> **Work instruction 1**
Translate this sentence from the text about when dogs stop growing into Spanish: "In general, big dogs take longer to finish growing than small dogs."
> **Work instruction 2**
Answer these questions from the text about when dogs stop growing.
(a) Around what age do small and toy breed dogs tend to stop growing?
(b) What adult weight makes a dog count as a large breed?
(c) At what age are all dogs considered adult dogs?
> **Work instruction 3**
In the text about when dogs stop growing, substitute "Pomeranian" for "Chihuahua" and write out the passage starting with "All puppies develop" and going on through "in large-breed dogs.".

All puppies develop fairly rapidly and at the same rate until they are about 6 months of age, when differences of growth and maturation are noticed in different sized puppies. Cessation of growth in dogs is influenced heavily by a dog’s size. In general, big dogs take longer to finish growing than small dogs. This makes sense, as a Great Dane is a bigger animal than a Chihuahua, and it simply takes longer to make bigger bones in large-breed dogs.
When Do Small Dogs Stop Growing?
Small and toy breed dogs tend to stop growing around 6-8 months of age.
Small breeds are considered any dogs that have an adult weight of 30 pounds or less. This includes dogs that are as small as a 5-pound Maltese and as big as an adult 25-pound Corgi.
When Do Large Dogs Stop Growing?
Large breed dogs typically stop growing between 12-18 months of age. Between 6-8 months of age, large breed puppies have a lanky look to their bodies and are awkward and clumsy—which is frankly adorable.
Large breeds are considered any adult dogs that weigh more than 50 pounds. Large breed puppies, as already noted, grow more slowly because they have to make bigger body parts.
Growth Based on Breed
In both categories of small dogs and large dogs there is a fairly wide range of adult weights and sizes. This wider weight range will contribute to some variability between when dogs—even in the same category—finish growing.
For example, a 75-pound Labrador Retriever and a 150-pound Great Dane are both members of the large breed category. However, a Labrador will finish growing between 12-18 months of age, and a Great Dane can take upwards of 2 years to finish growing.
Furthermore, there are medium sized dogs that weigh between 30-50 pounds that don’t fit into small or large breed categories. Medium size dogs tend to mature by 12 months of age. But every breed is different, so be sure to check with your veterinarian or breeder to determine a more accurate idea of when your puppy will finish growing.
When Is a Dog Considered an Adult?
All dogs are considered to be adult dogs once they hit their one year birthday, even though large breed dogs take longer than one year to finish growing.
If you have a medium or small breed dog, your dog is considered to be an adult by the time they are one year of age. If you haven’t already transitioned your dog to adult dog food by one year of age, this is the time to do it. If you have a large or giant breed puppy, ask your veterinarian about the best time to switch from large breed puppy food to adult large breed food.
Dogs are considered adults when they have reached physical, sexual, and emotional maturity, and have gone through puberty and adolescence. Emotional maturity will result in more focused, less distractible behavior, increased consistent obedience to commands, and a more calm demeanor.

> **Recorded data**
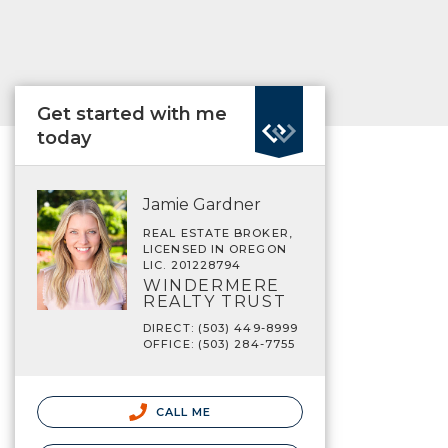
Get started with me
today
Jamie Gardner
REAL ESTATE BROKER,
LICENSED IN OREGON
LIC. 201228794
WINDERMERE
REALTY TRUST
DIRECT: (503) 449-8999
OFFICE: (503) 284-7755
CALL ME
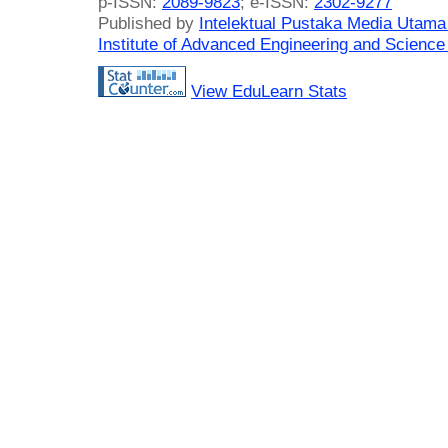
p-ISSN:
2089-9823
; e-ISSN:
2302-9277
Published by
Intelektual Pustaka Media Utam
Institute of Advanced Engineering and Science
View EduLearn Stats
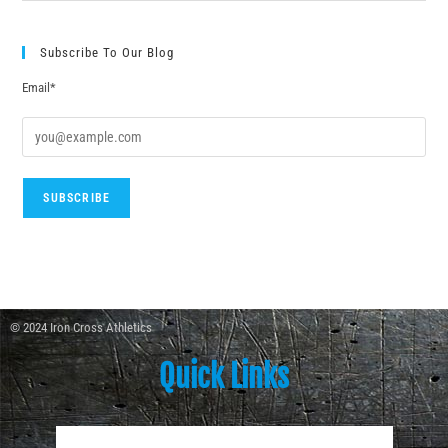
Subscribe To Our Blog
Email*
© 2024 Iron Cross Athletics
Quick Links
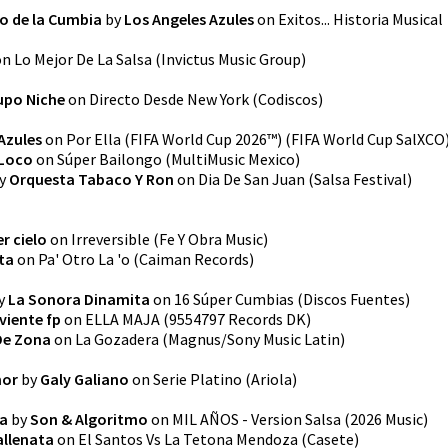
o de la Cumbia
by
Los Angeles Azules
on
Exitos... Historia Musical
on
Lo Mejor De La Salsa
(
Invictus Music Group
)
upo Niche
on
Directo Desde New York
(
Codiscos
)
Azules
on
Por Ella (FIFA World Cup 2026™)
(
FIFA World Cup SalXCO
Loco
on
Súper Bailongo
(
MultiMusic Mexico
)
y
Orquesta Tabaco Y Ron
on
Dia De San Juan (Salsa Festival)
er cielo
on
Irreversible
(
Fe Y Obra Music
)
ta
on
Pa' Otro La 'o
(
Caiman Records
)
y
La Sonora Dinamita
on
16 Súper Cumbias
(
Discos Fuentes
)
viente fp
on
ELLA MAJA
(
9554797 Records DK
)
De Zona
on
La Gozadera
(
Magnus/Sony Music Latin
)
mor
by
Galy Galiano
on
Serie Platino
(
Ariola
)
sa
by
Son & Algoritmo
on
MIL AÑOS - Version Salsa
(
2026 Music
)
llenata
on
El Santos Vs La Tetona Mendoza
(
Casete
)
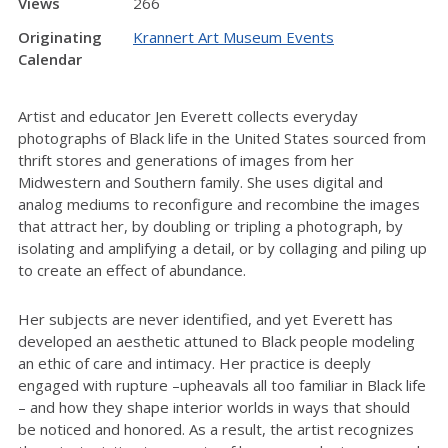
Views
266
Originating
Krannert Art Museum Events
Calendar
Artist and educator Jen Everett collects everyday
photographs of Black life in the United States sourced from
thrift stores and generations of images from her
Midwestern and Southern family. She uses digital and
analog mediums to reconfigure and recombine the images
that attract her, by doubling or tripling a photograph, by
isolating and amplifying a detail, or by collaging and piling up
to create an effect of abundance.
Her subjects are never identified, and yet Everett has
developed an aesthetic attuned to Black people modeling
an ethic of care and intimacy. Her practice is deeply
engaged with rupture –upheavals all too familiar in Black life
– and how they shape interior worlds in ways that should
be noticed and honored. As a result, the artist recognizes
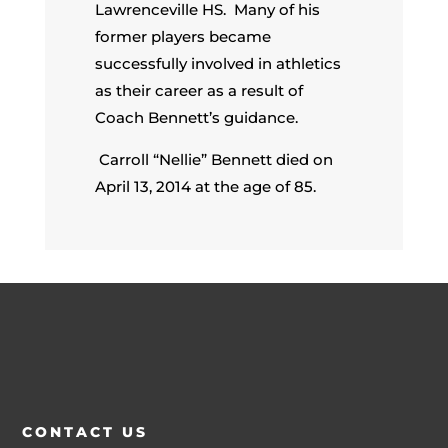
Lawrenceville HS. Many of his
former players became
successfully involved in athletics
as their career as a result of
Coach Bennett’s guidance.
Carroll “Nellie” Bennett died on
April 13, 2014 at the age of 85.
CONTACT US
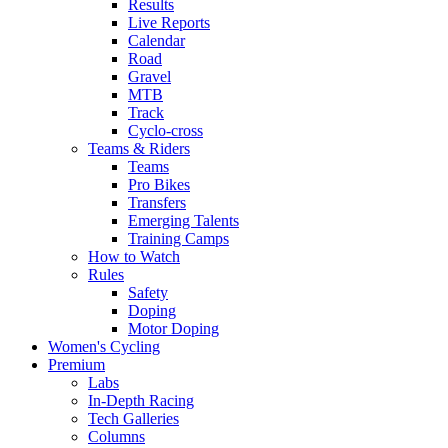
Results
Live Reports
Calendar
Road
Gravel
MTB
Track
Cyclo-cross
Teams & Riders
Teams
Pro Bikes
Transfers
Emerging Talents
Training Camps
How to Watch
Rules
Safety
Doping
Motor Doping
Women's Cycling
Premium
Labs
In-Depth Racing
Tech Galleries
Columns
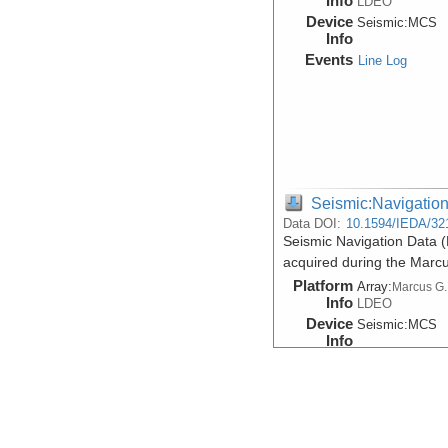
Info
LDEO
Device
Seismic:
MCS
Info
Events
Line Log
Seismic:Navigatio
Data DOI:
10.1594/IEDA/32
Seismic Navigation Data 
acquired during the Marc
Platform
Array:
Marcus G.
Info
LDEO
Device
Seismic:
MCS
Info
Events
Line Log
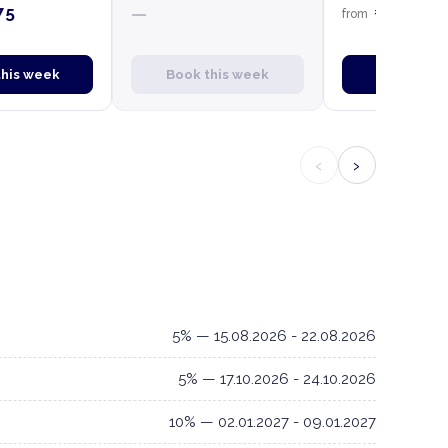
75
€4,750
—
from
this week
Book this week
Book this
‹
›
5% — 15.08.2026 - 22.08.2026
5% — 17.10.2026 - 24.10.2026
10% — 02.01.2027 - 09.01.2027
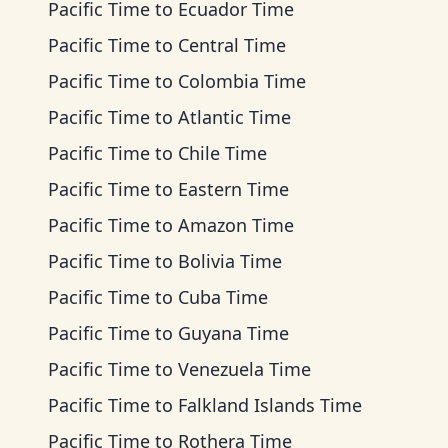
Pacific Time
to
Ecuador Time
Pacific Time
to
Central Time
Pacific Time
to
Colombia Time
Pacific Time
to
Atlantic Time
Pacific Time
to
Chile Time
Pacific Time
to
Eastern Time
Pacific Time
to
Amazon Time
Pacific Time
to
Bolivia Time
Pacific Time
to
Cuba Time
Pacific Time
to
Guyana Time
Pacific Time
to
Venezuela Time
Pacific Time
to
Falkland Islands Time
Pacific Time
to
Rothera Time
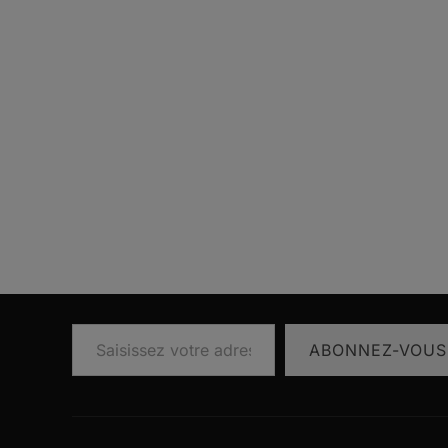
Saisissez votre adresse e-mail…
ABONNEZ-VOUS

> **Task output 1**
En general, los perros grandes tardan más en terminar de crecer que los perros pequeños.

> **Task output 2**
(a) Around 6-8 months of age.
(b) More than 50 pounds.
(c) Once they reach their one-year birthday.

> **Task output 3**
All puppies develop fairly rapidly and at the same rate until they are about 6 months of age, when differences of growth and maturation are noticed in different sized puppies. Cessation of growth in dogs is influenced heavily by a dog’s size. In general, big dogs take longer to finish growing than small dogs. This makes sense, as a Great Dane is a bigger animal than a Pomeranian, and it simply takes longer to make bigger bones in large-breed dogs.